The South Korean delegation is led by Unification Minister Cho Myung Gyun and consists of about 100 people, including government officials, and male and female basketball players as well as members of the press.

Speculation abounds within South Korean media that North Korean leader Kim Jong Un, who is known to be an avid basketball fan and who proposed inter-Korean basketball exchanges at the summit, may attend some of the matches.

"The Pyeongchang Winter Olympics became the stepping stone for peace on the Korean Peninsula, and I hope these Pyongyang basketball matches will be an opportunity to strengthen it," Cho told reporters at a military airport near Seoul.

On Wednesday, "peace" and "prosperity" teams comprising a mix of athletes from the two Koreas will play against each other, while on Thursday, the North and South Korean teams will face off. In all, four matches -- two for men and two for women -- will be held over two days.

No national flag or anthem will be used on the occasion, according to the Unification Ministry.

The South Korean delegation is scheduled to return to Seoul on Friday.

At their April 27 summit at the border village of Panmunjeom, Kim and his South Korean counterpart, President Moon Jae In, agreed to encourage the atmosphere of amity and cooperation between the two Koreas by staging various joint events.
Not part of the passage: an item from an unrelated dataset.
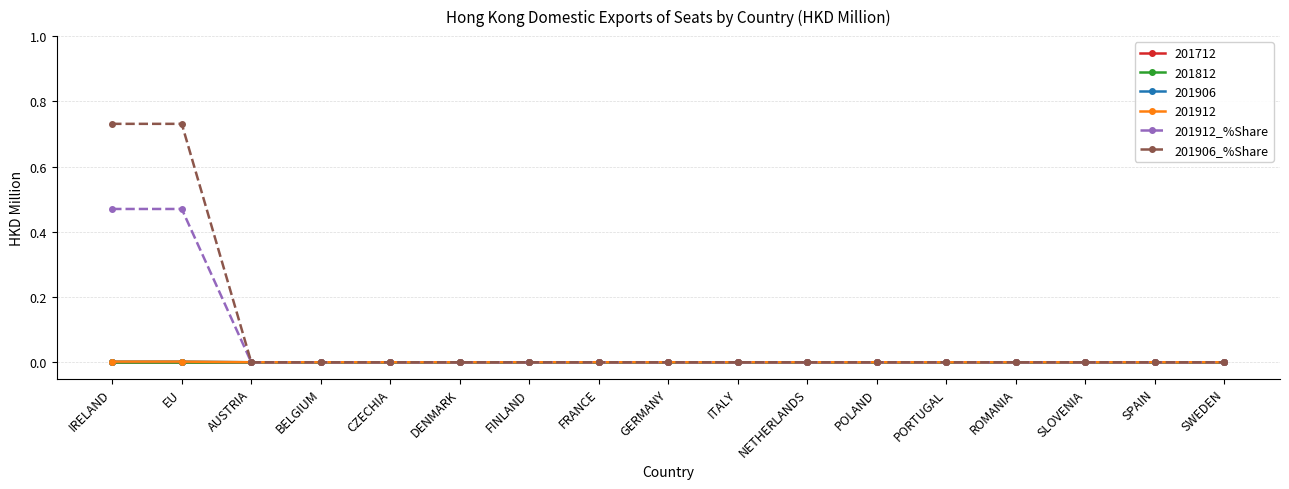

Is this an area chart (filled region under the line)?

No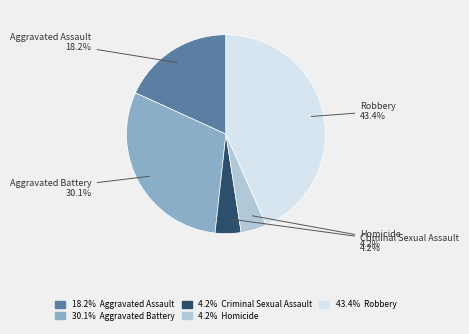

Does any single category account for the majority?

No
On June 18, the two Koreas agreed to hold an inter-Korean basketball match in Pyongyang on the occasion of the July 4 anniversary of a 1972 inter-Korean joint statement. They also agreed to hold another one in the autumn in Seoul.

North Korea sent athletes to the Winter Olympics hosted in Pyeongchang, a South Korean mountain resort, in February, and the two countries formed a unified woman's hockey team then.

The North's participation helped rapprochement between the two Koreas, whose relations had soured over Pyongyang's continued development of nuclear weapons and ballistic missiles.